_Your objective_
In your copy, leave out the pictures; write out all the data exactly.

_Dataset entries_
= = =
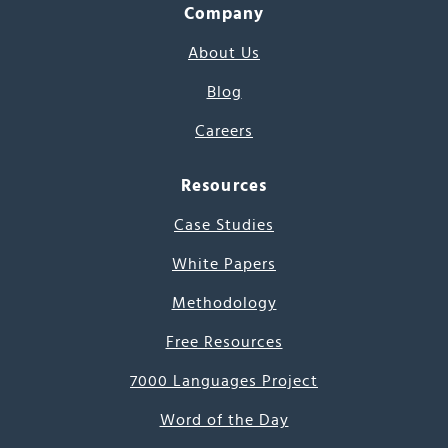
Company
About Us
Blog
Careers
Resources
Case Studies
White Papers
Methodology
Free Resources
7000 Languages Project
Word of the Day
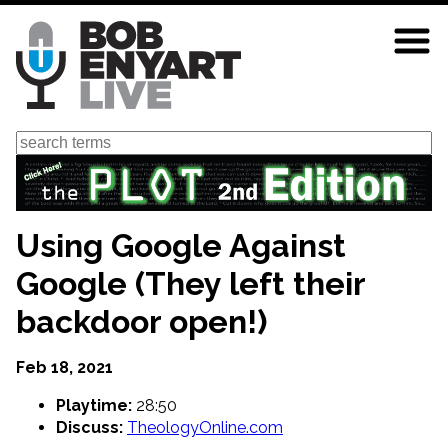
Skip
to
main
content
Search
Using Google Against
Google (They left their
backdoor open!)
Feb 18, 2021
Playtime:
28:50
Discuss:
TheologyOnline.com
= = =
_Solved exercise_
Company
About Us
Blog
Careers
Resources
Case Studies
White Papers
Methodology
Free Resources
7000 Languages Project
Word of the Day
Skip
to
main
content
Search
Using Google Against
Google (They left their
backdoor open!)
Feb 18, 2021
Playtime:
28:50
Discuss:
TheologyOnline.com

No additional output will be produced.